## DATA SHOWN
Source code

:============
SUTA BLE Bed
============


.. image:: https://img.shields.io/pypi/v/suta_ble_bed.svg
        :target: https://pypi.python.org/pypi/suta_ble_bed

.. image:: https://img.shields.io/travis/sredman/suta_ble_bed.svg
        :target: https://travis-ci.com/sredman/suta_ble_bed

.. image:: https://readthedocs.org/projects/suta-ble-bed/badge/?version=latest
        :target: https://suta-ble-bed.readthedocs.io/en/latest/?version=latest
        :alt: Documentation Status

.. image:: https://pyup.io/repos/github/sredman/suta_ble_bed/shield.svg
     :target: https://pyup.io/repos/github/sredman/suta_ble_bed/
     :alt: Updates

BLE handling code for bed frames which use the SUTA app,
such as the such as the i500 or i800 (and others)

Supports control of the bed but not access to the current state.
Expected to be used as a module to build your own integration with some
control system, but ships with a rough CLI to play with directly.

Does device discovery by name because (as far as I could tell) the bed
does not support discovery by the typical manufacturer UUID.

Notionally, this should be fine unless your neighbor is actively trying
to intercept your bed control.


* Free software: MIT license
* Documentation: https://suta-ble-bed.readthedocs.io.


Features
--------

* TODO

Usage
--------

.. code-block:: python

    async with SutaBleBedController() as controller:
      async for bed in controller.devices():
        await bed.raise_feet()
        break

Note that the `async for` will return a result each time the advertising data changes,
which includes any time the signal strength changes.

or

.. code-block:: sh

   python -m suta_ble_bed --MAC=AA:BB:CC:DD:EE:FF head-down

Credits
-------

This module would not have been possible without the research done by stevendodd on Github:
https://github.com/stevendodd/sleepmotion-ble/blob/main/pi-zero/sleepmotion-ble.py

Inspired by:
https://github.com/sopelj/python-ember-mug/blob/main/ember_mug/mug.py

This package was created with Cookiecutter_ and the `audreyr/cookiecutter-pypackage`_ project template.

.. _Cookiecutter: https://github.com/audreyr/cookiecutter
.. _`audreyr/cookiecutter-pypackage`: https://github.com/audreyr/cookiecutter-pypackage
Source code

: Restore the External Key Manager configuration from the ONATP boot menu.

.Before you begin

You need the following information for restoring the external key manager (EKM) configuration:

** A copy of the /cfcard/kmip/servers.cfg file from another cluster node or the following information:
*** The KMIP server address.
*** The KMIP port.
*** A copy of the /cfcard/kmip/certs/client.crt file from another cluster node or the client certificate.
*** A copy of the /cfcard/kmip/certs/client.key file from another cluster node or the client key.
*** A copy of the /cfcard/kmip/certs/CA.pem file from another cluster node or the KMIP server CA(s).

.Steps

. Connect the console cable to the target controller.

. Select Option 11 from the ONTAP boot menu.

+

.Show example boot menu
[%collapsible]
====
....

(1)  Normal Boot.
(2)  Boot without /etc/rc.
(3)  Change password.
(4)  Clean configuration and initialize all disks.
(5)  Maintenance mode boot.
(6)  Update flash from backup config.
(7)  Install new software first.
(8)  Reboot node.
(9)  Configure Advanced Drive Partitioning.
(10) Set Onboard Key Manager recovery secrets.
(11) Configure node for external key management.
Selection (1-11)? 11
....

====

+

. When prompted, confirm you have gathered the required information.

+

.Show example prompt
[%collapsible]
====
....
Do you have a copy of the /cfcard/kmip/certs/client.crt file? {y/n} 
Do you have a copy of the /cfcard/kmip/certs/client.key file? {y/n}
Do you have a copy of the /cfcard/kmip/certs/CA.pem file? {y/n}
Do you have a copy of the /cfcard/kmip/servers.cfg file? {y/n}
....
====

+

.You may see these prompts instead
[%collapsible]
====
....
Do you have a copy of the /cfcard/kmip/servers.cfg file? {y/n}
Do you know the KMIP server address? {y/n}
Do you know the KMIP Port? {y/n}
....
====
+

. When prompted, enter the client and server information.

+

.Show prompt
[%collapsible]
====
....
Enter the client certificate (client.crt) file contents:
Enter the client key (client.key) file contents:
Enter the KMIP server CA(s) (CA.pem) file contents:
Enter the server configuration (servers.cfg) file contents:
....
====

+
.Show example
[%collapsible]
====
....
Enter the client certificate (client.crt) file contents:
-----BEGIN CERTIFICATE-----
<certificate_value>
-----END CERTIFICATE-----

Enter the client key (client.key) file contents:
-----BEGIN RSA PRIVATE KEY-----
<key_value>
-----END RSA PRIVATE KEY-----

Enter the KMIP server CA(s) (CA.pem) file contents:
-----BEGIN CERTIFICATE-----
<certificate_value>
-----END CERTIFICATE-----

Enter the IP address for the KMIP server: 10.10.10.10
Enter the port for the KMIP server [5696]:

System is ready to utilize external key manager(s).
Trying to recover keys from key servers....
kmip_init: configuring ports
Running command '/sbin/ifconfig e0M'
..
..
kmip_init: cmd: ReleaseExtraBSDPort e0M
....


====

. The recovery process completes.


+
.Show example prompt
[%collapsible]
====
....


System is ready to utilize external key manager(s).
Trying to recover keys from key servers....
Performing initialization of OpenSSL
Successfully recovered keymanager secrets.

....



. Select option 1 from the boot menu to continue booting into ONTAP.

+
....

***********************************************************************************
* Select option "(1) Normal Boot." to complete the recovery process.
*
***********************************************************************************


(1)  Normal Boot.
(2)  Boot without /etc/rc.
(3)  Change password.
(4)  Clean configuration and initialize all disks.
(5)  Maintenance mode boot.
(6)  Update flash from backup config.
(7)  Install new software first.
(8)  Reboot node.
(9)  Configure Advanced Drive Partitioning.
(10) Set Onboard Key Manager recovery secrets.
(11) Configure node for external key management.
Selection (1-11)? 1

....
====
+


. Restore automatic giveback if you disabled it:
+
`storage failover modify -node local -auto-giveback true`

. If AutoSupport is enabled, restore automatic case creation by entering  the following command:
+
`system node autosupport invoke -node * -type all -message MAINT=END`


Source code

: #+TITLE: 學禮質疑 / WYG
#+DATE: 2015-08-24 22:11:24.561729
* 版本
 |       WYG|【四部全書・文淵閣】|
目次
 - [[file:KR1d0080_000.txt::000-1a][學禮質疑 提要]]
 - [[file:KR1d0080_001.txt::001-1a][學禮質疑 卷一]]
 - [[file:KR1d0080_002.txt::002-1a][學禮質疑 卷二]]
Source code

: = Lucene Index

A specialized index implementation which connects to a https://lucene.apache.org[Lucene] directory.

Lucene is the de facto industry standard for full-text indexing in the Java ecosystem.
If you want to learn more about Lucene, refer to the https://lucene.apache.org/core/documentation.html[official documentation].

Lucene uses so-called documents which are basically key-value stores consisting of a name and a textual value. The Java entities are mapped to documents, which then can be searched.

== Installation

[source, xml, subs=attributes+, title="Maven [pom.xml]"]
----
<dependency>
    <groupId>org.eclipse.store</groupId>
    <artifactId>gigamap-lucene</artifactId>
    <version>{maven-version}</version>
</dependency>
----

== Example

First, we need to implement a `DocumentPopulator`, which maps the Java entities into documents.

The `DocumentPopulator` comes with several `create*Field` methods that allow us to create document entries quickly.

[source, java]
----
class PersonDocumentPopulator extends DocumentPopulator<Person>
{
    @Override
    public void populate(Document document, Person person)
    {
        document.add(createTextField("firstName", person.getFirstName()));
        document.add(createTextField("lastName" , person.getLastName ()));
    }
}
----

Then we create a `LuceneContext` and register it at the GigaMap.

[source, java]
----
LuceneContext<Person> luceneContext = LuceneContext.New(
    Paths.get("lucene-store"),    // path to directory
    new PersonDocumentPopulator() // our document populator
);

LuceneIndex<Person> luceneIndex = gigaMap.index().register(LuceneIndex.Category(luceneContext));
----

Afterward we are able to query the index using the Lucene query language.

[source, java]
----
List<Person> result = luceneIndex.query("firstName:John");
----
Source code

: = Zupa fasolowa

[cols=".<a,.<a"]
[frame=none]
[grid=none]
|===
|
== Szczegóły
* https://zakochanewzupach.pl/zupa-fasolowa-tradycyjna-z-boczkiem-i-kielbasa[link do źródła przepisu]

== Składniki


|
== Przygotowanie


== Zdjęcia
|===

## REQUIRED ACTION
Exactly as they stand, set down the lines from the top of the data through the line with "BLE handling code".

## EXERCISE OUTPUT
Source code

:============
SUTA BLE Bed
============


.. image:: https://img.shields.io/pypi/v/suta_ble_bed.svg
        :target: https://pypi.python.org/pypi/suta_ble_bed

.. image:: https://img.shields.io/travis/sredman/suta_ble_bed.svg
        :target: https://travis-ci.com/sredman/suta_ble_bed

.. image:: https://readthedocs.org/projects/suta-ble-bed/badge/?version=latest
        :target: https://suta-ble-bed.readthedocs.io/en/latest/?version=latest
        :alt: Documentation Status

.. image:: https://pyup.io/repos/github/sredman/suta_ble_bed/shield.svg
     :target: https://pyup.io/repos/github/sredman/suta_ble_bed/
     :alt: Updates

BLE handling code for bed frames which use the SUTA app,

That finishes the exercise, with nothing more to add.